- _TASK 1_
Below is an article on Cyclone Fakir. List the headings of the summary sections that appear before the article's title line.
******************************
Meteorological history
- Formed: 22 April 2018
- Post-tropical: 25 April 2018
- Dissipated: 26 April 2018

Tropical cyclone
- 10-minute sustained (MF)
- Highest winds: 130 km/h (80 mph)
- Highest gusts: 185 km/h (115 mph)
- Lowest pressure: 975 hPa (mbar); 28.79 inHg

Category 1-equivalent tropical cyclone
- 1-minute sustained (SSHWS/JTWC)
- Highest winds: 140 km/h (85 mph)
- Lowest pressure: 982 hPa (mbar); 29.00 inHg

Overall effects
- Fatalities: 2 total
- Damage: >$17.7 million (2018 USD)
- Areas affected: Mauritius, Réunion
- IBTrACS
- Part of the 2017–18 South-West Indian Ocean cyclone season

= Cyclone Fakir =

Tropical Cyclone in 2018

Tropical Cyclone Fakir was a short-lived yet damaging tropical cyclone that affected Réunion and Mauritius in late April 2018. The eighth tropical system and seventh named storm of the 2017–18 South-West Indian Ocean cyclone season, Fakir originated from an area of disturbed weather that developed north-northeast of Madagascar on 20 April 2018. The system concentrated into a tropical depression by 23 April, and was given the name Fakir later that day. It rapidly intensified while moving quickly south-southeastwards despite the presence of hostile wind shear, and reached its peak intensity early on 24 April, hours before passing just east of Réunion. Fakir succumbed to the wind shear shortly after and weakened as quickly as it had strengthened, becoming a post-tropical cyclone on 25 April. The remnant system decelerated and turned east-northeast while continuing to weaken, and dissipated the next day.
******************************
- _TASK 2_
Return the text of the record below line for line, leaving out the picture.
******************************
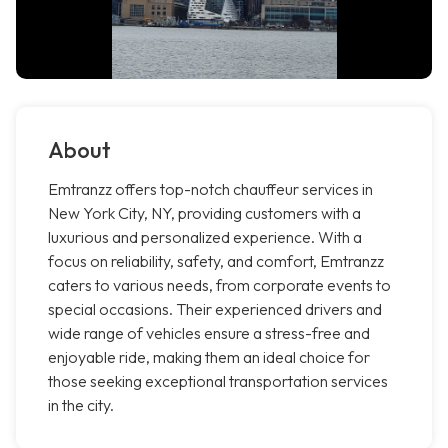
About
Emtranzz offers top-notch chauffeur services in
New York City, NY, providing customers with a
luxurious and personalized experience. With a
focus on reliability, safety, and comfort, Emtranzz
caters to various needs, from corporate events to
special occasions. Their experienced drivers and
wide range of vehicles ensure a stress-free and
enjoyable ride, making them an ideal choice for
those seeking exceptional transportation services
in the city.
******************************
- _EXPECTED ANSWER 1_
Meteorological history
Tropical cyclone
Category 1-equivalent tropical cyclone
Overall effects

- _EXPECTED ANSWER 2_
About
Emtranzz offers top-notch chauffeur services in
New York City, NY, providing customers with a
luxurious and personalized experience. With a
focus on reliability, safety, and comfort, Emtranzz
caters to various needs, from corporate events to
special occasions. Their experienced drivers and
wide range of vehicles ensure a stress-free and
enjoyable ride, making them an ideal choice for
those seeking exceptional transportation services
in the city.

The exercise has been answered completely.